The move came after the Saha Group, a producer and distributor of a range of consumer products, tried to manage backhaul among group companies, but the result was not 100-per-cent effective, given the different volumes of goods.
"Oil prices are high, but this affects us all. We should not worry too much about this, but rather turn crisis into opportunity. At the Saha Group, we've introduced new strategies and innovations to cut costs and found we can do more. Importantly, we must overcome obstacles, mostly in accounting, but also a lack of trust from our own people," he said.
The group has saved about Bt60 million a year alone by changing the way it handles waste and defective products. Prior to the oil crisis, all such items nationwide were shipped to Bangkok for checking before being turned into fishmeal and reshipped to buyers upcountry, because the central office feared accounting fraud.
Information technology was introduced, and provincial depots now handle waste in their areas.
IT has also been adopted to cut costs in the production and distribution of its flagship product: Mama instant noodles. Output from plants in Rayong, Lamphun and Sri Racha came to Bangkok before being distributed nationwide.

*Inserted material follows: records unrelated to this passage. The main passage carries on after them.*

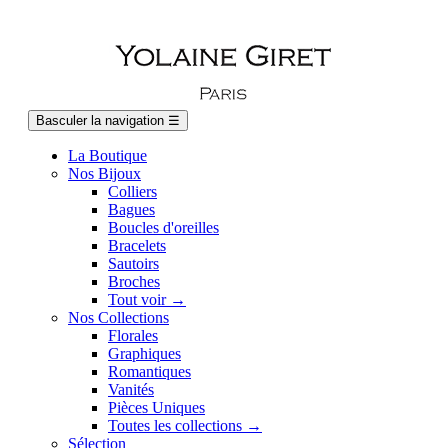
Basculer la navigation
☰
La Boutique
Nos Bijoux
Colliers
Bagues
Boucles d'oreilles
Bracelets
Sautoirs
Broches
Tout voir →
Nos Collections
Florales
Graphiques
Romantiques
Vanités
Pièces Uniques
Toutes les collections →
Sélection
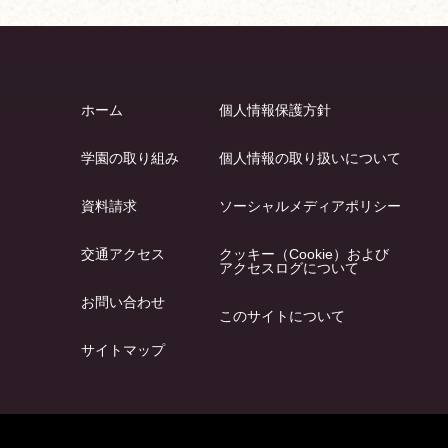
ホーム
個人情報保護方針
学園の取り組み
個人情報の取り扱いについて
資料請求
ソーシャルメディアポリシー
交通アクセス
クッキー（Cookie）および
アクセスログについて
お問い合わせ
このサイトについて
サイトマップ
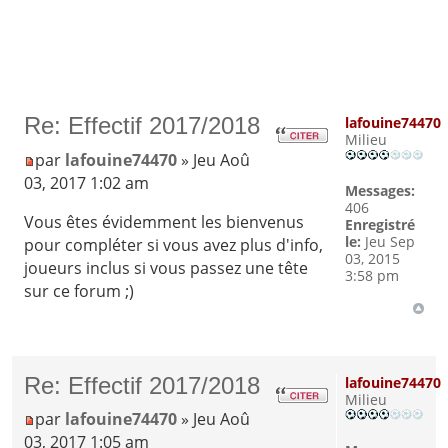
Re: Effectif 2017/2018
lafouine74470
Milieu
par
lafouine74470
» Jeu Aoû
03, 2017 1:02 am
Messages:
406
Vous êtes évidemment les bienvenus
Enregistré
le:
Jeu Sep
pour compléter si vous avez plus d'info,
03, 2015
joueurs inclus si vous passez une tête
3:58 pm
sur ce forum ;)
Re: Effectif 2017/2018
lafouine74470
Milieu
par
lafouine74470
» Jeu Aoû
03, 2017 1:05 am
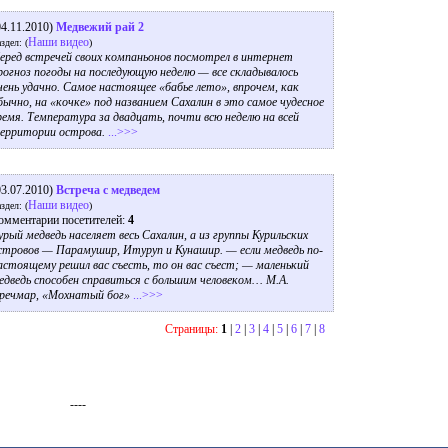
04.11.2010)
Медвежий рай 2
Наши видео
здел: (
)
еред встречей своих компаньонов посмотрел в интернет
рогноз погоды на последующую неделю — все складывалось
чень удачно. Самое настоящее «бабье лето», впрочем, как
бычно, на «кочке» под названием Сахалин в это самое чудесное
ремя. Температура за двадцать, почти всю неделю на всей
ерритории острова.
...>>>
03.07.2010)
Встреча с медведем
Наши видео
здел: (
)
омментарии посетителей:
4
урый медведь населяет весь Сахалин, а из группы Курильских
стровов — Парамушир, Итуруп и Кунашир. — если медведь по-
астоящему решил вас съесть, то он вас съест; — маленький
едведь способен справиться с большим человеком… М.А.
речмар, «Мохнатый бог»
...>>>
Страницы:
1
|
2
|
3
|
4
|
5
|
6
|
7
|
8
----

Now, they produce and deliver to shops within their own areas.
Also participating in the seminar, Phongsak Assakul, owner of the Bangkok Weaving Mills Group, suggested all companies focus more on reducing oil consumption rather than try to procure their oil at a cheaper price.
Thai Condominium Association president Athip Peechanont remains optimistic that despite the higher cost of living, the property market will not be as gloomy as in 1997, when everyone suffered from liquidity problems.
"There's no chance that the number of unfinished condominium buildings will be as high as in that year. Now, buyers still have jobs, even though inflation is eating into their income," he said.